◆ **Task prompt**
Output the lines that follow exactly as they are.

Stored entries

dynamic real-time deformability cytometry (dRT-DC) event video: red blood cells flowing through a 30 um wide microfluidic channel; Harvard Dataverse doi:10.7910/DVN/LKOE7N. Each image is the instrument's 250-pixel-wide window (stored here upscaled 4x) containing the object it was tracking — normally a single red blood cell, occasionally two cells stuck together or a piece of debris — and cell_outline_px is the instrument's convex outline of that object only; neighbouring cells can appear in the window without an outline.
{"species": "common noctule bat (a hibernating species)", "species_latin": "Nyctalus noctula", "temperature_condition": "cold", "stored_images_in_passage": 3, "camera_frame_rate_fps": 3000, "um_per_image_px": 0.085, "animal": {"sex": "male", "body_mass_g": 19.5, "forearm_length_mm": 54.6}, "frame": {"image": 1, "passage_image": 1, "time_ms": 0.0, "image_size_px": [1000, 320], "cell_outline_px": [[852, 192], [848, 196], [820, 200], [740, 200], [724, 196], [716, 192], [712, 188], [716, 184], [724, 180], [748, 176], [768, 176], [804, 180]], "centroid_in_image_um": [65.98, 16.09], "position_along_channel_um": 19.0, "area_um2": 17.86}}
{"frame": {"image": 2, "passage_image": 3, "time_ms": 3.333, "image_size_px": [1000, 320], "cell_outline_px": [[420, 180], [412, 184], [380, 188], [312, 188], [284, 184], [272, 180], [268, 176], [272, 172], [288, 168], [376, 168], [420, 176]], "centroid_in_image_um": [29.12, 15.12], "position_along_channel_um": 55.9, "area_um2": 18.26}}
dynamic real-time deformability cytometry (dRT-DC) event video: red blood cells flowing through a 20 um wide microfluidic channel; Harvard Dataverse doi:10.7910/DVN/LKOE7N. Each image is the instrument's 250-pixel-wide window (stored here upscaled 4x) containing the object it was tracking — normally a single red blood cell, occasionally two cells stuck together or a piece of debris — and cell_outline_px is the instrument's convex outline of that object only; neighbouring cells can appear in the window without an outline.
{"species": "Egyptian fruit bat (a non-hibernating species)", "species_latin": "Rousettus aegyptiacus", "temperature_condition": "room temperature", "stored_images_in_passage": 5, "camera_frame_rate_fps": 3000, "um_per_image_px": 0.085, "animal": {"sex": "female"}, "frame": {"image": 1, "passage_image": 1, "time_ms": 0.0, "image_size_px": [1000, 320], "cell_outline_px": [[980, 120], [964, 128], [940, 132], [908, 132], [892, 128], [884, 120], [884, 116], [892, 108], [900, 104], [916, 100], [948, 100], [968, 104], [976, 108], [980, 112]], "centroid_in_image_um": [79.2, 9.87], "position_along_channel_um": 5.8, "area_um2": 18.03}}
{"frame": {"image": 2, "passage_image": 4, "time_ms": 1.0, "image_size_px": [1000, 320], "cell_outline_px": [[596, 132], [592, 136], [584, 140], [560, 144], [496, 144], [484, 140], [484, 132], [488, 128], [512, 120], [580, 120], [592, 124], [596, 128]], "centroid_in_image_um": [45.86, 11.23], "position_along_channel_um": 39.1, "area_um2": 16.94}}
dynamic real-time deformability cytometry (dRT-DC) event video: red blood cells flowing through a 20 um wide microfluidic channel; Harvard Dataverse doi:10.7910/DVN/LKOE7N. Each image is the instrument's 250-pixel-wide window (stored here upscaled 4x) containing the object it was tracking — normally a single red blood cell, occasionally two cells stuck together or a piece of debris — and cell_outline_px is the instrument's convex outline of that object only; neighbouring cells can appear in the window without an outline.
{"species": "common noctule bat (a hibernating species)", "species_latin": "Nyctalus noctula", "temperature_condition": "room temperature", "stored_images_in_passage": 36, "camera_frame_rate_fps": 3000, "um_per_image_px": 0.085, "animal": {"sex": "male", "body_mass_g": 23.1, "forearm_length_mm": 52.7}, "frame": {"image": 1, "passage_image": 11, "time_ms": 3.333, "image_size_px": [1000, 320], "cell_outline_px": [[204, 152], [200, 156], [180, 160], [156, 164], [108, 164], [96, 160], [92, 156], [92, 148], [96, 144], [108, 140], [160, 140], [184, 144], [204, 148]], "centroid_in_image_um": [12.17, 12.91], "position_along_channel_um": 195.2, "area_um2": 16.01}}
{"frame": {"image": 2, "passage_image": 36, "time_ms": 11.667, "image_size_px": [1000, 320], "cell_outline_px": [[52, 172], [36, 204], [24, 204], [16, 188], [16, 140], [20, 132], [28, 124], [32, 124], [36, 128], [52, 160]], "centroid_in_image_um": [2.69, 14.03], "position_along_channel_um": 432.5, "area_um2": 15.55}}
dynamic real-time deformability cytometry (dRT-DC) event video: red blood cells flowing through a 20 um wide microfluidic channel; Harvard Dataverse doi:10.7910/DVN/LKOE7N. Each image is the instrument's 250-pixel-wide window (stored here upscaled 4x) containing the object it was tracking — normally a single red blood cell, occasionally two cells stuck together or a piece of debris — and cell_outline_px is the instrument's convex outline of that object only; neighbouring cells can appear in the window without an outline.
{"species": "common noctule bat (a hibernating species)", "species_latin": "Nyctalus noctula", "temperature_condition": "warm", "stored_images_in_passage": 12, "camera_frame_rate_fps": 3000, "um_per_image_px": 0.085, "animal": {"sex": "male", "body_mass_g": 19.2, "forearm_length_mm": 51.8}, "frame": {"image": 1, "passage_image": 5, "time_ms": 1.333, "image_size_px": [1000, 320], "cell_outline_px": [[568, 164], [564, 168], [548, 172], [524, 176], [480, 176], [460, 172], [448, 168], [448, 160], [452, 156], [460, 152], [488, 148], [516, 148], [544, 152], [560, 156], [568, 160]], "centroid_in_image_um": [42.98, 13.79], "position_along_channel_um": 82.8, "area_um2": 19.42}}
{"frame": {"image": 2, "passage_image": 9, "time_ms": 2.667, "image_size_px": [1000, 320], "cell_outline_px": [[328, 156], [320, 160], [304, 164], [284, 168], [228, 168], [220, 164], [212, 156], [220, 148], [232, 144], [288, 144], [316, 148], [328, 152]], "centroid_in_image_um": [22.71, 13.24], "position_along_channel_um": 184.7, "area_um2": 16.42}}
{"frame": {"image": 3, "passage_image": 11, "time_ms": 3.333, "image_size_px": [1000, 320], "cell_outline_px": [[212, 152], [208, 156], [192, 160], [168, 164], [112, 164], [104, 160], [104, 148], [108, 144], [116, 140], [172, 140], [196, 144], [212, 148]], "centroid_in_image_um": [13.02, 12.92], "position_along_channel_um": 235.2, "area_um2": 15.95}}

◆ **Written response**
dynamic real-time deformability cytometry (dRT-DC) event video: red blood cells flowing through a 30 um wide microfluidic channel; Harvard Dataverse doi:10.7910/DVN/LKOE7N. Each image is the instrument's 250-pixel-wide window (stored here upscaled 4x) containing the object it was tracking — normally a single red blood cell, occasionally two cells stuck together or a piece of debris — and cell_outline_px is the instrument's convex outline of that object only; neighbouring cells can appear in the window without an outline.
{"species": "common noctule bat (a hibernating species)", "species_latin": "Nyctalus noctula", "temperature_condition": "cold", "stored_images_in_passage": 3, "camera_frame_rate_fps": 3000, "um_per_image_px": 0.085, "animal": {"sex": "male", "body_mass_g": 19.5, "forearm_length_mm": 54.6}, "frame": {"image": 1, "passage_image": 1, "time_ms": 0.0, "image_size_px": [1000, 320], "cell_outline_px": [[852, 192], [848, 196], [820, 200], [740, 200], [724, 196], [716, 192], [712, 188], [716, 184], [724, 180], [748, 176], [768, 176], [804, 180]], "centroid_in_image_um": [65.98, 16.09], "position_along_channel_um": 19.0, "area_um2": 17.86}}
{"frame": {"image": 2, "passage_image": 3, "time_ms": 3.333, "image_size_px": [1000, 320], "cell_outline_px": [[420, 180], [412, 184], [380, 188], [312, 188], [284, 184], [272, 180], [268, 176], [272, 172], [288, 168], [376, 168], [420, 176]], "centroid_in_image_um": [29.12, 15.12], "position_along_channel_um": 55.9, "area_um2": 18.26}}
dynamic real-time deformability cytometry (dRT-DC) event video: red blood cells flowing through a 20 um wide microfluidic channel; Harvard Dataverse doi:10.7910/DVN/LKOE7N. Each image is the instrument's 250-pixel-wide window (stored here upscaled 4x) containing the object it was tracking — normally a single red blood cell, occasionally two cells stuck together or a piece of debris — and cell_outline_px is the instrument's convex outline of that object only; neighbouring cells can appear in the window without an outline.
{"species": "Egyptian fruit bat (a non-hibernating species)", "species_latin": "Rousettus aegyptiacus", "temperature_condition": "room temperature", "stored_images_in_passage": 5, "camera_frame_rate_fps": 3000, "um_per_image_px": 0.085, "animal": {"sex": "female"}, "frame": {"image": 1, "passage_image": 1, "time_ms": 0.0, "image_size_px": [1000, 320], "cell_outline_px": [[980, 120], [964, 128], [940, 132], [908, 132], [892, 128], [884, 120], [884, 116], [892, 108], [900, 104], [916, 100], [948, 100], [968, 104], [976, 108], [980, 112]], "centroid_in_image_um": [79.2, 9.87], "position_along_channel_um": 5.8, "area_um2": 18.03}}
{"frame": {"image": 2, "passage_image": 4, "time_ms": 1.0, "image_size_px": [1000, 320], "cell_outline_px": [[596, 132], [592, 136], [584, 140], [560, 144], [496, 144], [484, 140], [484, 132], [488, 128], [512, 120], [580, 120], [592, 124], [596, 128]], "centroid_in_image_um": [45.86, 11.23], "position_along_channel_um": 39.1, "area_um2": 16.94}}
dynamic real-time deformability cytometry (dRT-DC) event video: red blood cells flowing through a 20 um wide microfluidic channel; Harvard Dataverse doi:10.7910/DVN/LKOE7N. Each image is the instrument's 250-pixel-wide window (stored here upscaled 4x) containing the object it was tracking — normally a single red blood cell, occasionally two cells stuck together or a piece of debris — and cell_outline_px is the instrument's convex outline of that object only; neighbouring cells can appear in the window without an outline.
{"species": "common noctule bat (a hibernating species)", "species_latin": "Nyctalus noctula", "temperature_condition": "room temperature", "stored_images_in_passage": 36, "camera_frame_rate_fps": 3000, "um_per_image_px": 0.085, "animal": {"sex": "male", "body_mass_g": 23.1, "forearm_length_mm": 52.7}, "frame": {"image": 1, "passage_image": 11, "time_ms": 3.333, "image_size_px": [1000, 320], "cell_outline_px": [[204, 152], [200, 156], [180, 160], [156, 164], [108, 164], [96, 160], [92, 156], [92, 148], [96, 144], [108, 140], [160, 140], [184, 144], [204, 148]], "centroid_in_image_um": [12.17, 12.91], "position_along_channel_um": 195.2, "area_um2": 16.01}}
{"frame": {"image": 2, "passage_image": 36, "time_ms": 11.667, "image_size_px": [1000, 320], "cell_outline_px": [[52, 172], [36, 204], [24, 204], [16, 188], [16, 140], [20, 132], [28, 124], [32, 124], [36, 128], [52, 160]], "centroid_in_image_um": [2.69, 14.03], "position_along_channel_um": 432.5, "area_um2": 15.55}}
dynamic real-time deformability cytometry (dRT-DC) event video: red blood cells flowing through a 20 um wide microfluidic channel; Harvard Dataverse doi:10.7910/DVN/LKOE7N. Each image is the instrument's 250-pixel-wide window (stored here upscaled 4x) containing the object it was tracking — normally a single red blood cell, occasionally two cells stuck together or a piece of debris — and cell_outline_px is the instrument's convex outline of that object only; neighbouring cells can appear in the window without an outline.
{"species": "common noctule bat (a hibernating species)", "species_latin": "Nyctalus noctula", "temperature_condition": "warm", "stored_images_in_passage": 12, "camera_frame_rate_fps": 3000, "um_per_image_px": 0.085, "animal": {"sex": "male", "body_mass_g": 19.2, "forearm_length_mm": 51.8}, "frame": {"image": 1, "passage_image": 5, "time_ms": 1.333, "image_size_px": [1000, 320], "cell_outline_px": [[568, 164], [564, 168], [548, 172], [524, 176], [480, 176], [460, 172], [448, 168], [448, 160], [452, 156], [460, 152], [488, 148], [516, 148], [544, 152], [560, 156], [568, 160]], "centroid_in_image_um": [42.98, 13.79], "position_along_channel_um": 82.8, "area_um2": 19.42}}
{"frame": {"image": 2, "passage_image": 9, "time_ms": 2.667, "image_size_px": [1000, 320], "cell_outline_px": [[328, 156], [320, 160], [304, 164], [284, 168], [228, 168], [220, 164], [212, 156], [220, 148], [232, 144], [288, 144], [316, 148], [328, 152]], "centroid_in_image_um": [22.71, 13.24], "position_along_channel_um": 184.7, "area_um2": 16.42}}
{"frame": {"image": 3, "passage_image": 11, "time_ms": 3.333, "image_size_px": [1000, 320], "cell_outline_px": [[212, 152], [208, 156], [192, 160], [168, 164], [112, 164], [104, 160], [104, 148], [108, 144], [116, 140], [172, 140], [196, 144], [212, 148]], "centroid_in_image_um": [13.02, 12.92], "position_along_channel_um": 235.2, "area_um2": 15.95}}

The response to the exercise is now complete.